Das AMS hat mit Beschwerdevorentscheidung die als Wiedereinsetzungsantrag gewertete Beschwerde vom 16.1.2015 abgewiesen und die gleichzeitig eingebrachte Beschwerde vom 16.1.2015 gegen den Bescheid vom 13.8.2014 als verspätet zurück-168gewiesen. Die Arbeitslose habe nicht glaubhaft machen können, dass sie sich in einem Irrtum befunden habe und davon ausgegangen sei, dass sie bei der Sachbearbeiterin eine formulierte schriftliche Beschwerde gegen den Bescheid vom 13.8.2014 rechtzeitig eingebracht habe.

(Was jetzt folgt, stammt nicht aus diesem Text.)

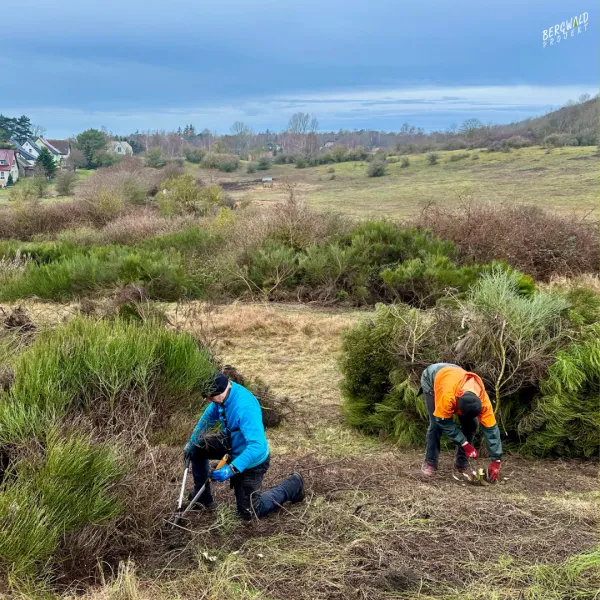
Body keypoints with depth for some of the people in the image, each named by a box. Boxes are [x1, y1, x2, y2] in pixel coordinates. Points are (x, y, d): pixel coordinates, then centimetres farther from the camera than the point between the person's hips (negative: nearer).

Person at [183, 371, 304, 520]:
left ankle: (293, 485, 20)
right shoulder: (223, 394, -15)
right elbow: (208, 417, 7)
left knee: (248, 513, 6)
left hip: (251, 461, -8)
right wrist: (191, 442, 9)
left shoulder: (245, 407, -40)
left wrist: (231, 469, -49)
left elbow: (258, 447, -45)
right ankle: (202, 496, 23)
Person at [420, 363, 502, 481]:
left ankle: (462, 463, 7)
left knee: (471, 424, -8)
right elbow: (444, 422, -31)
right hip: (431, 378, -4)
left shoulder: (483, 400, -34)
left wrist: (496, 460, -29)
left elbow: (491, 428, -28)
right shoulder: (447, 396, -47)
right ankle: (430, 463, -3)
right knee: (437, 424, -20)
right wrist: (465, 444, -32)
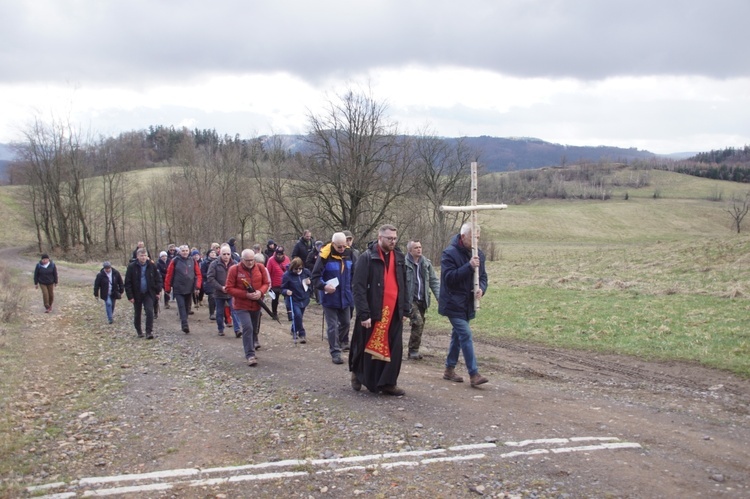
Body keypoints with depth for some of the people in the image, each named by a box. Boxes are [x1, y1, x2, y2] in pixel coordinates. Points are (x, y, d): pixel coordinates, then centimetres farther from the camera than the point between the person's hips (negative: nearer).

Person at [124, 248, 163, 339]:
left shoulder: (152, 266, -5)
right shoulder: (132, 267, -10)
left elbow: (158, 279, 4)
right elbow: (128, 283, -9)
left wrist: (158, 291, -1)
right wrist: (130, 296, -11)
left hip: (149, 293, 0)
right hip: (137, 294, 0)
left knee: (150, 312, -14)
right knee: (137, 313, 13)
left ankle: (149, 332, -11)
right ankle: (138, 331, 31)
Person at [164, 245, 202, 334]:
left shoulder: (193, 261, 5)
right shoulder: (175, 261, -4)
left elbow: (198, 274, 6)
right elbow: (169, 275, -2)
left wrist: (197, 286, -7)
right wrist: (167, 288, -2)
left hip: (189, 289, 3)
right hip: (178, 290, -3)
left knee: (186, 307, 12)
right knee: (181, 306, -13)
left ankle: (184, 324, 23)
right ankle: (185, 325, -20)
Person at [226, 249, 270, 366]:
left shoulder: (260, 267, -2)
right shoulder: (234, 269, -11)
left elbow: (266, 283, 5)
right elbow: (229, 288, -11)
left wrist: (260, 292, -17)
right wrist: (246, 294, -21)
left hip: (256, 305, 4)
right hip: (241, 306, -4)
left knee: (254, 329, 14)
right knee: (247, 328, -17)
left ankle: (251, 352, 31)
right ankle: (250, 355, -13)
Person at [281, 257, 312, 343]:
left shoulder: (306, 272, -5)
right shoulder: (287, 275, -14)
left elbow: (312, 280, 13)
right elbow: (283, 289, -9)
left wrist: (310, 283, -10)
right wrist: (286, 291, -31)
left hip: (304, 299, 4)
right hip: (293, 300, -4)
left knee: (298, 316, 17)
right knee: (298, 315, -23)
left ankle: (294, 331, 44)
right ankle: (302, 334, -8)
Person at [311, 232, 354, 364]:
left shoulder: (348, 254, 0)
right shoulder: (325, 256, -17)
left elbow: (353, 274, 14)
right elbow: (315, 277, -14)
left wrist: (352, 290, 10)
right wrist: (324, 286, -29)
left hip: (345, 297, 5)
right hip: (330, 298, -5)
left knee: (345, 322, 20)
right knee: (333, 326, 0)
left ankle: (343, 343, 44)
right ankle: (335, 352, 8)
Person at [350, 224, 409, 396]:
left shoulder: (398, 257, 10)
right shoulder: (367, 258, -10)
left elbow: (404, 286, 16)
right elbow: (358, 287, -14)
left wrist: (405, 309, 10)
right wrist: (364, 313, -19)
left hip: (394, 312, 6)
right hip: (373, 312, -5)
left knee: (394, 349, 5)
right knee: (369, 348, 5)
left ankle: (388, 383, 15)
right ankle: (357, 373, 29)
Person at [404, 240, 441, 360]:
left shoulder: (426, 263, 8)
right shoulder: (404, 263, -10)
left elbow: (434, 281, 10)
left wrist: (440, 297, 0)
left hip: (422, 300, 6)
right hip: (409, 299, -6)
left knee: (420, 325, 9)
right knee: (418, 322, -18)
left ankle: (413, 350, 22)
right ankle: (414, 350, -6)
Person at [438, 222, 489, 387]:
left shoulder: (478, 254, 8)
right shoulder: (449, 253, -15)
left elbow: (483, 276, 12)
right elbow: (449, 277, -22)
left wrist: (481, 289, -10)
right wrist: (469, 266, -29)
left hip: (467, 304, 8)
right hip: (454, 304, -8)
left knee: (458, 336, 15)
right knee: (466, 335, -13)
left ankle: (449, 370, 27)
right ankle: (474, 374, -11)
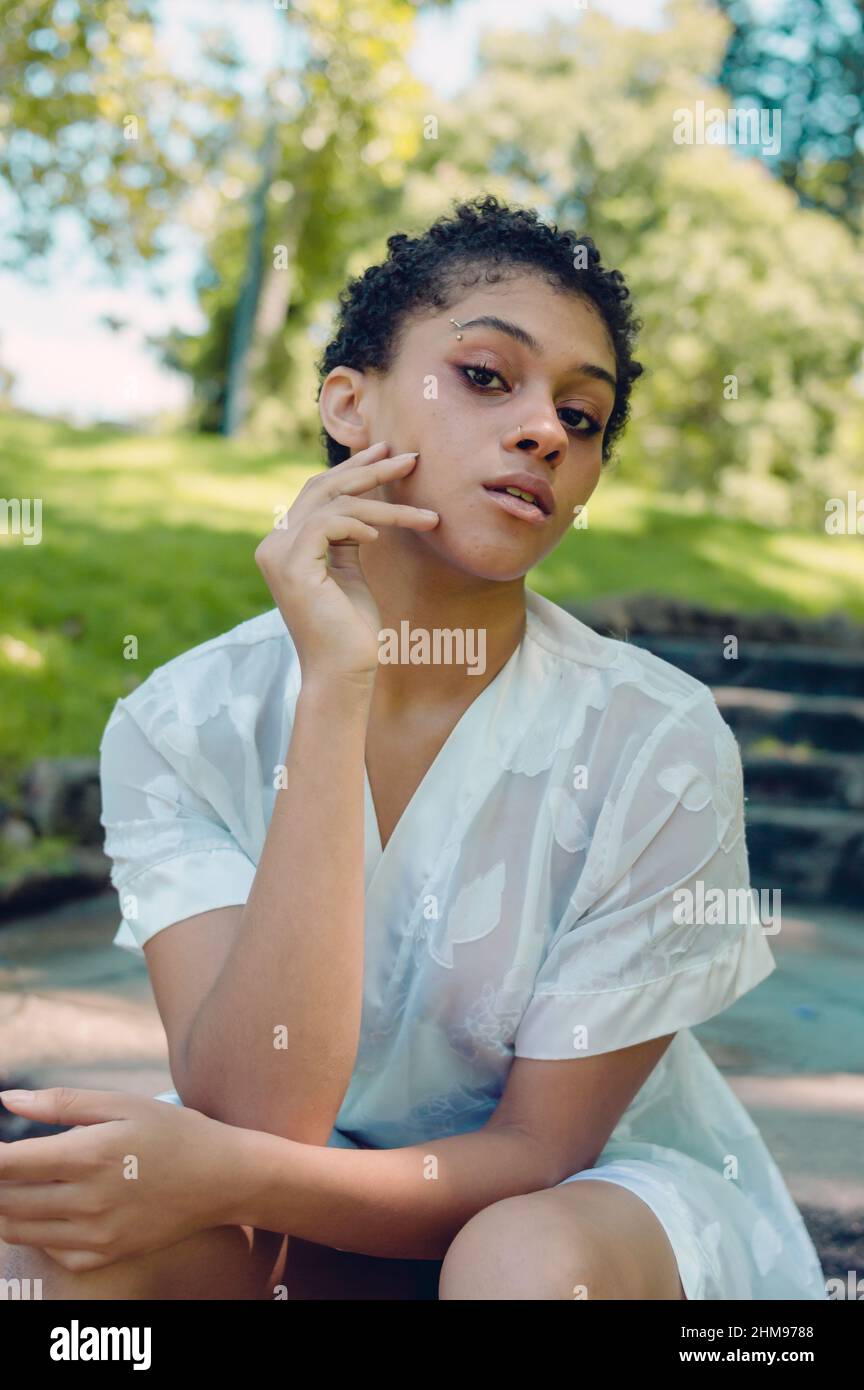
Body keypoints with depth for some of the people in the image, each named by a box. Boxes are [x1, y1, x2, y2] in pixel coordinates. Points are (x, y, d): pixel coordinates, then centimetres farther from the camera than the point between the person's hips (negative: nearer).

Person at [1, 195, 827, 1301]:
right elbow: (264, 1115, -26)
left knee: (525, 1256, -33)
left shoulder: (655, 743, -20)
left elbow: (537, 1151, -14)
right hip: (320, 1239, 1)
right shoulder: (184, 723, -14)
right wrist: (338, 686, -32)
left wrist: (222, 1174, -32)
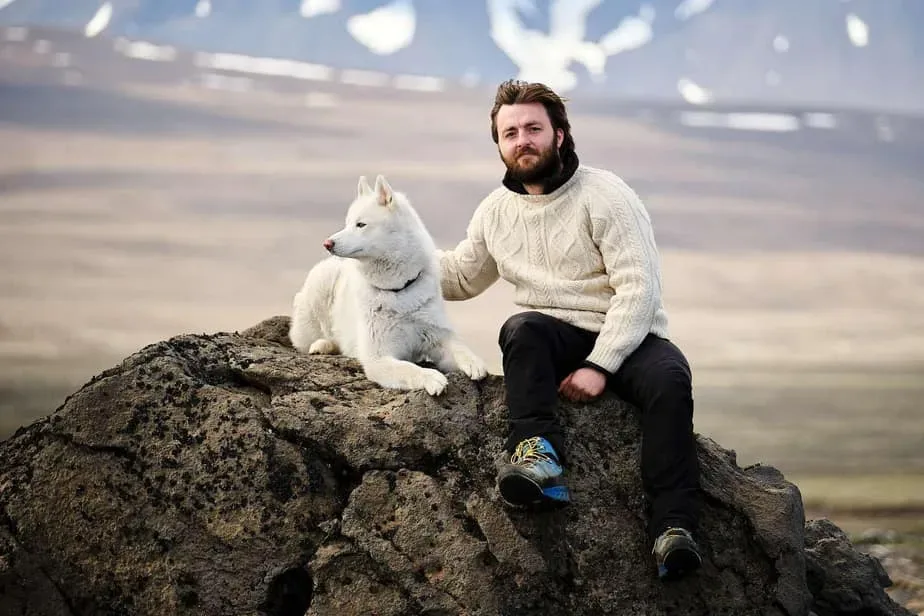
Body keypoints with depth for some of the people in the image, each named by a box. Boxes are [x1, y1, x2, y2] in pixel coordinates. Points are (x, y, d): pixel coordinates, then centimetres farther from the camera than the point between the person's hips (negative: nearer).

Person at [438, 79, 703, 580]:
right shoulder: (496, 211, 10)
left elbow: (639, 288, -14)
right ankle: (539, 460, -46)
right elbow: (461, 276, 25)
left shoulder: (606, 196, -7)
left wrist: (599, 365, -23)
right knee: (522, 328, -31)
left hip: (624, 338, -3)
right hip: (555, 340, 3)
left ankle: (673, 527, -41)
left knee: (669, 379, -34)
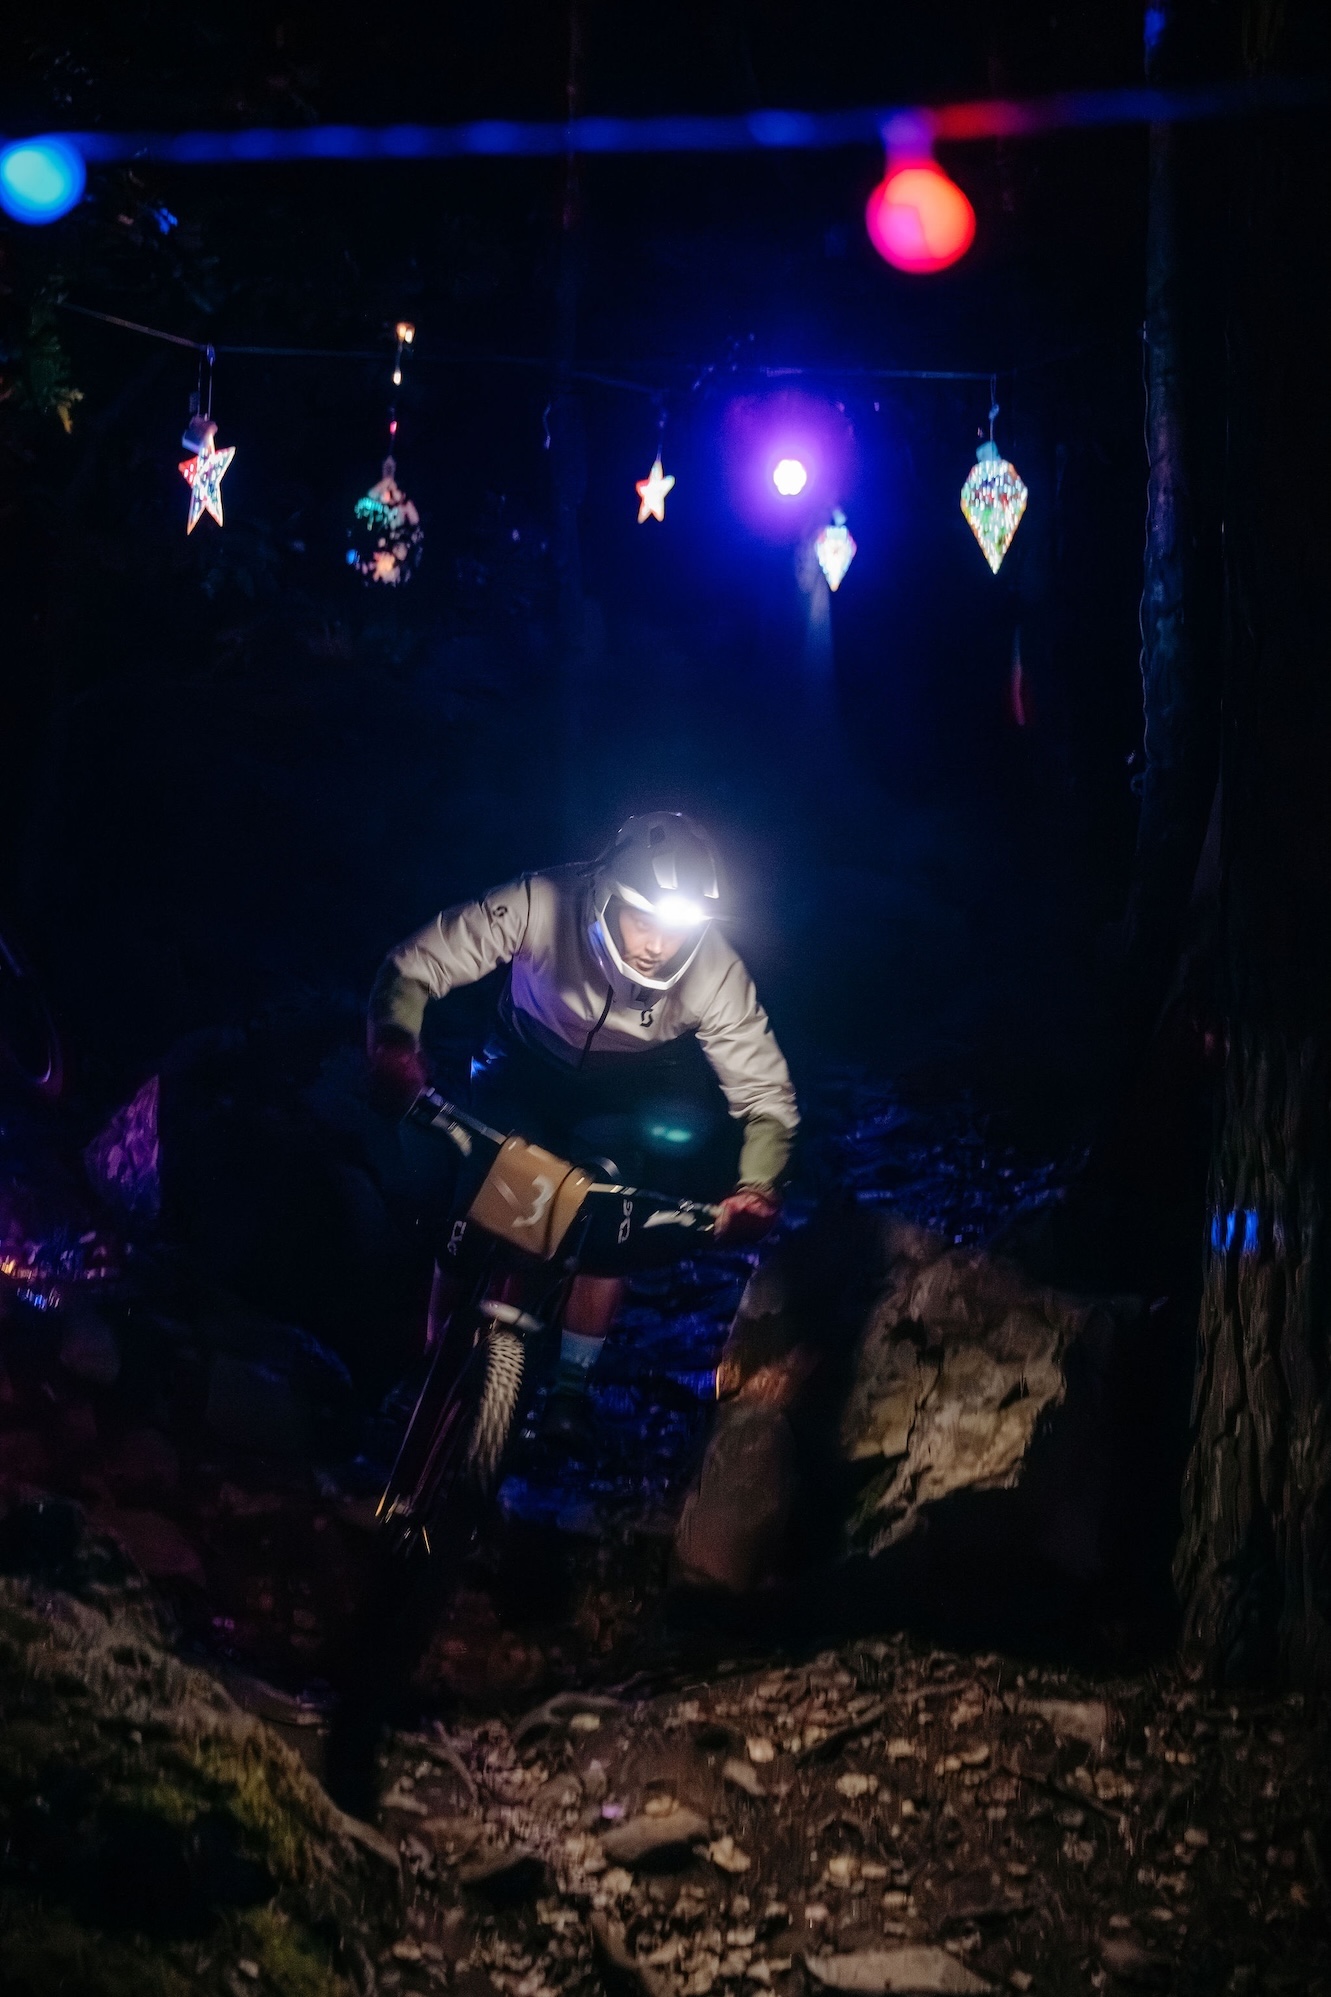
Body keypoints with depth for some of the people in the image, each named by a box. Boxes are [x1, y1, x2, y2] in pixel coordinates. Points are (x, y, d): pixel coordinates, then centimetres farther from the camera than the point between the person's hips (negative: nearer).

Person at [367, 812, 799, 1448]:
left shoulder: (713, 975, -31)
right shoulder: (539, 906, -36)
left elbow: (766, 1094, -22)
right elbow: (414, 966, -27)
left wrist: (758, 1187, -40)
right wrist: (395, 1044, -46)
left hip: (616, 1099, 1)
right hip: (520, 1073, 0)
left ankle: (571, 1384, 4)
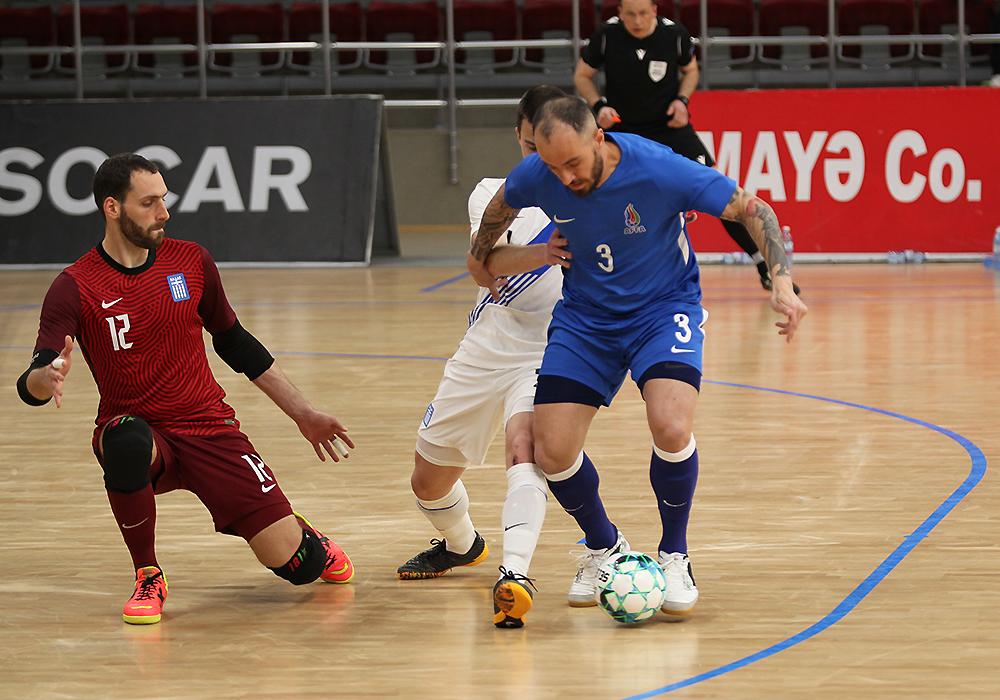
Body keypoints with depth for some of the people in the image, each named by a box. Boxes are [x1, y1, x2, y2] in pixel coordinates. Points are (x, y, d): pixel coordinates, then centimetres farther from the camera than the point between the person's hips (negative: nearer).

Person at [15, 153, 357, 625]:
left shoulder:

Das BVwG hat der gegen diese Entscheidung gerichteten Beschwerde stattgegeben und die Wiedereinsetzung in den vorigen Stand bewilligt. Im Rahmen der Feststellungen setzt sich das BVwG zunächst mit der Frage auseinander, ob die Beschwerdeführerin den Überbezug hätte erkennen müssen und kommt hier zum Ergebnis, dass eine Vorwerfbarkeit des unberechtigten Überbezuges angesichts der nur geringfügigen Überschreitung der Geringfügigkeitsgrenze nach den Lebens- und Rechtsverhältnissen der Beschwerdeführerin nicht gegeben sei. Zur Wiedereinsetzung führt das BVwG aus, dass es nach dem Wortlaut des Gesetzes bei einer Wiedereinsetzung nicht darauf ankommt, ob die Beschwerdeführerin dartun konnte, dass sie in einem Irrtum gehandelt habe. § 71 Abs 1 Z 1 AVG sieht die Bewilligung der Wiedereinsetzung in den vorigen Stand ua dann vor, wenn die Partei glaubhaft macht, dass sie durch ein unvorhergesehenes oder unabwendbares Ereignis an der Einhaltung der Frist verhindert war und sie kein Verschulden oder nur ein minderer Grad des Versehens trifft. Dazu verweist das BVwG auf die stRsp des VwGH, wonach auch sogenannte psychologische Vorgänge als Ereignis iSd § 71 Abs 1 Z 1 AVG zu verstehen sind. Das in Frage stehende Ereignis (Anmerkung der Bearbeiterin: gemeint ist offensichtlich die irrtümliche Annahme der Arbeitslosen, rechtzeitig eine Beschwerde eingebracht zu haben) sei für die Beschwerdeführerin auch unvorhergesehen, da sie unter Bedachtnahme auf die ihr zumutbare Aufmerksamkeit und Voraussicht von einer wirksamen Beschwerdeerhebung ausgegangen sei. Der Arbeitslosen könne ferner kein Fehlverhalten, das über einen minderen Grad des Versehens hinausgeht, vorgehalten werden, so dass die Voraussetzungen für die Wiedereinsetzung in den vorigen Stand vorliegen würden.